Records for processing Start Marker
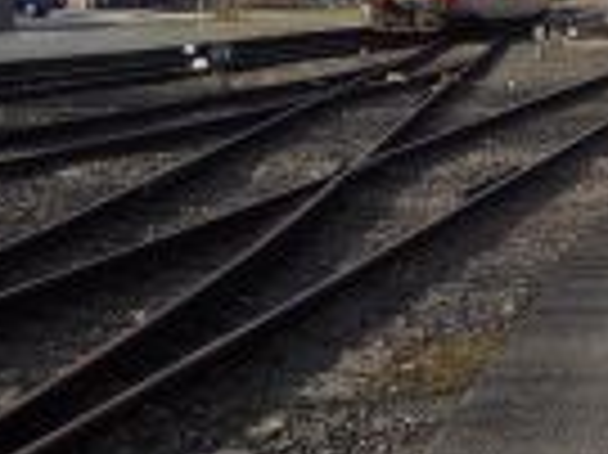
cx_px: 649
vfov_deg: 10.0
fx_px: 2562
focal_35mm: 146
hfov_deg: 13.3
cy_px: -45
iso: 100
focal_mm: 5.2
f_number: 4
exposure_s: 1/400
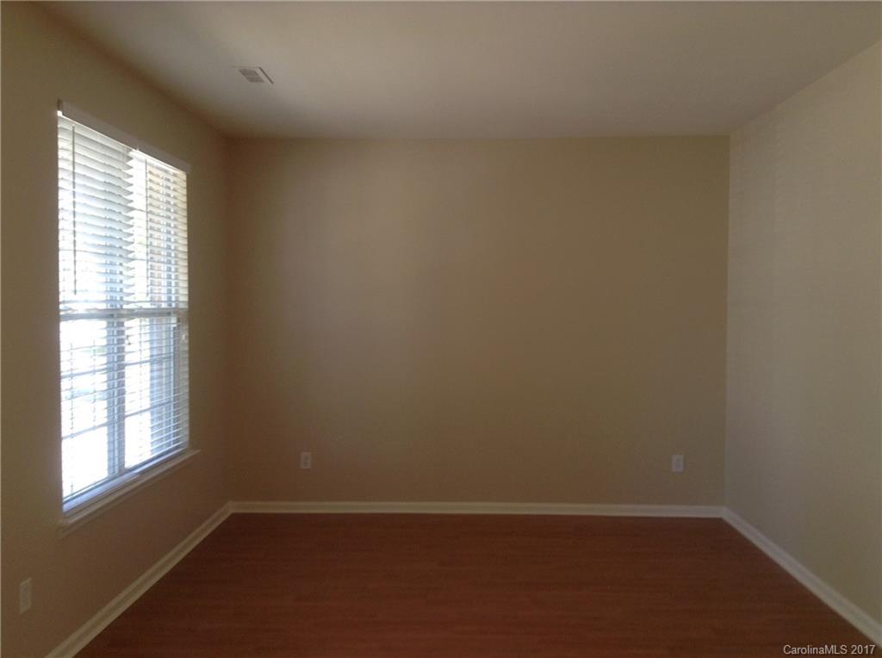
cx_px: 441
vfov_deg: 42.8
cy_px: 329
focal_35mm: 33
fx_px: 839
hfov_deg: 55.4
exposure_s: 1/30
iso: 32
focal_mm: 3.3
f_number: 2.4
Records for processing End Marker
__Your task__. Line by line, reproduce the material above exactly, leaving each picture out.

__Result__.
cx_px: 649
vfov_deg: 10.0
fx_px: 2562
focal_35mm: 146
hfov_deg: 13.3
cy_px: -45
iso: 100
focal_mm: 5.2
f_number: 4
exposure_s: 1/400
cx_px: 441
vfov_deg: 42.8
cy_px: 329
focal_35mm: 33
fx_px: 839
hfov_deg: 55.4
exposure_s: 1/30
iso: 32
focal_mm: 3.3
f_number: 2.4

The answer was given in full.